Question 2: What are the three ways to write and describe The Book of Songs? Fu, Bi and Xing.
Fu is the most basic and commonly used means of expression in The Book of Songs, including narrative description, discussion and lyricism, such as "style?" July is expressed by directly describing the farmers' food, clothing, housing and transportation and describing the changes of the four seasons. Feng Wei? Self-protection also describes the pain and complex psychological feelings of the abandoned wife through narrative and description.
Bixing is a metaphor and a common expression in The Book of Songs, such as Feng Wei? Shuo is compared with the overall image, but most chapters are concrete metaphors. Metaphors in The Book of Songs are widely used and have various forms.
Xing is to lift things up, which is a way to lead to the following at the beginning of a poem. Some of them only play the role of the beginning, but most of them are related in a sense, playing the role of symbol, contrast, association and metaphor, such as Nan Zhou? Guan Ju uses the metaphor of the sum of birds to contrast the sum of men and women. Qin Feng? Jia Xu sets off the artistic conception with the atmosphere created by autumn scenery, and the techniques of fu, comparison and xing are often manifested in comprehensive application.
Question 3: What is the expression of The Book of Songs? The Book of Songs initiated the tradition of realism, which was carried forward from the folk songs of Han Yuefu, Jian 'an poets, Du Fu and Bai Juyi to the Song, Yuan, Ming and Qing Dynasties.
Features: It truly reflects the real life and people's wishes.
Songs of the South initiated the romantic tradition, which was inherited and carried forward by outstanding poets such as Li Bai, Li He, Su Shi, Xin Qiji, Lu You and Gong Zizhen.

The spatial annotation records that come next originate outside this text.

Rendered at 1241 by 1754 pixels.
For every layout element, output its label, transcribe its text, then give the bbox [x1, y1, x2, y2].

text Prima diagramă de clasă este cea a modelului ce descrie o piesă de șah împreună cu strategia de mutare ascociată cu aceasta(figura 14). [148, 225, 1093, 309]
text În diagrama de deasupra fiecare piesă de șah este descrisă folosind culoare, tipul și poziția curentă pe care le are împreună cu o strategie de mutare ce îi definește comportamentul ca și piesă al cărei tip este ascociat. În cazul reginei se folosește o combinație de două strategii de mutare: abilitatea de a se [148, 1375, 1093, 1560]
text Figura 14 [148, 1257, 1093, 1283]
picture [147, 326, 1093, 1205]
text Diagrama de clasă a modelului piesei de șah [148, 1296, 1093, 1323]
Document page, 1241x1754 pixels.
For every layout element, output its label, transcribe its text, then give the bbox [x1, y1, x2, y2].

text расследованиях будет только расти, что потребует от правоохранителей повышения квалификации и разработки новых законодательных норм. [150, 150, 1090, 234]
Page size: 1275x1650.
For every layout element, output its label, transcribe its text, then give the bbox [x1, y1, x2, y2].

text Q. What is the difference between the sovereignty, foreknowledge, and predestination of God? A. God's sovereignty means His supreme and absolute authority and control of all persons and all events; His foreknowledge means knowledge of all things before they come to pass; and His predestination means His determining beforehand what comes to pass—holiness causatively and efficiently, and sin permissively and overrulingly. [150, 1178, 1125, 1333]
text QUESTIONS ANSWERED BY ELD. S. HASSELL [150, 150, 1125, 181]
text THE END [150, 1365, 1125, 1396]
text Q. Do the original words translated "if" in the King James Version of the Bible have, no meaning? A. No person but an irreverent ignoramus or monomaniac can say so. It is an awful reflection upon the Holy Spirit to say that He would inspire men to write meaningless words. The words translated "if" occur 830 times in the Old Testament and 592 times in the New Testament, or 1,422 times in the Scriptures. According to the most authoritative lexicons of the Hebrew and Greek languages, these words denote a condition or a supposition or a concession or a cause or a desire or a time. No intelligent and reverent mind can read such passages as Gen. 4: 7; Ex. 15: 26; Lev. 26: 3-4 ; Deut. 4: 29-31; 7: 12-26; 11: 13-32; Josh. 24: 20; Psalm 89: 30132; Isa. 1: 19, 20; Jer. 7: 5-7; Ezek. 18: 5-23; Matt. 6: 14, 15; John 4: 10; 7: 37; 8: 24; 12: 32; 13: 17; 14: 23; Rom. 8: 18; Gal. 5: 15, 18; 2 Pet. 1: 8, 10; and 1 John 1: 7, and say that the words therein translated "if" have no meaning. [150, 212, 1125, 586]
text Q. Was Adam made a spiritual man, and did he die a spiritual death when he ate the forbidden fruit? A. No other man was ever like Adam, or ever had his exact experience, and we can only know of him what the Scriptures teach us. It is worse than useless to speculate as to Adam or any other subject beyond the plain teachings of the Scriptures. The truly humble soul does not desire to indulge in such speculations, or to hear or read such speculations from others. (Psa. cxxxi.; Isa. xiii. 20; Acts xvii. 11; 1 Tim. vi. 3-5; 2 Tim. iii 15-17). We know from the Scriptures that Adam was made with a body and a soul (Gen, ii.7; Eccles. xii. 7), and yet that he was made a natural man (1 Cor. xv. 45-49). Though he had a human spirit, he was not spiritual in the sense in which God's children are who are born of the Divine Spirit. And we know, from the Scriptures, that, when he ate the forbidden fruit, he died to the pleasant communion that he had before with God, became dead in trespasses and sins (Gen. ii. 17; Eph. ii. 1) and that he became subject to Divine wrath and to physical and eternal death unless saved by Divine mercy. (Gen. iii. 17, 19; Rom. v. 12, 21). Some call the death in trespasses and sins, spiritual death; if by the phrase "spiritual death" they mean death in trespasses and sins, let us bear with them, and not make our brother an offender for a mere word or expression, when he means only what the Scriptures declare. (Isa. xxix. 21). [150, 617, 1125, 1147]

Features: Make good use of rich imagination, exaggeration, symbolism and other techniques, focusing on expressing subjective feelings.
The Book of Songs is the earliest collection of poems in China. Including 500 years' poems from the early Western Zhou Dynasty (1 1 century BC) to the middle of the Spring and Autumn Period (7th century BC), **305 poems. The pre-Qin period was generally called "Poetry" or "Poetry 300". After the Han Dynasty, Confucianism regarded it as a classic, which was called The Book of Songs.
The Book of Songs is divided into three parts according to music: wind, elegance and ode. "Wind" refers to the "wind of fifteen countries", that is, the poems of 15 countries at that time, most of which were folk songs, which were the most popular parts in the Book of Songs; "Elegance" is the pleasure of emperors, including "elegance" and "elegance"; Fu is the music of ancestral temple, including Zhou Fu, Lu Fu and Shang Fu. "Elegance" and "Ode" are both music songs used by the ruling class on specific occasions.
The form of The Book of Songs is mostly four words and one sentence, every other sentence rhymes, and the lyric effect is often enhanced by repeating chapters and sentences. There are three expressions: Fu, Bi and Xing. Those "fu" and "telling the truth" mean to say the sentence directly; Those who "compare" and "compare this thing with another thing" are metaphors; "Xing", "Say something else first to arouse the words you sing", that is, describe something else first to arouse the following topics.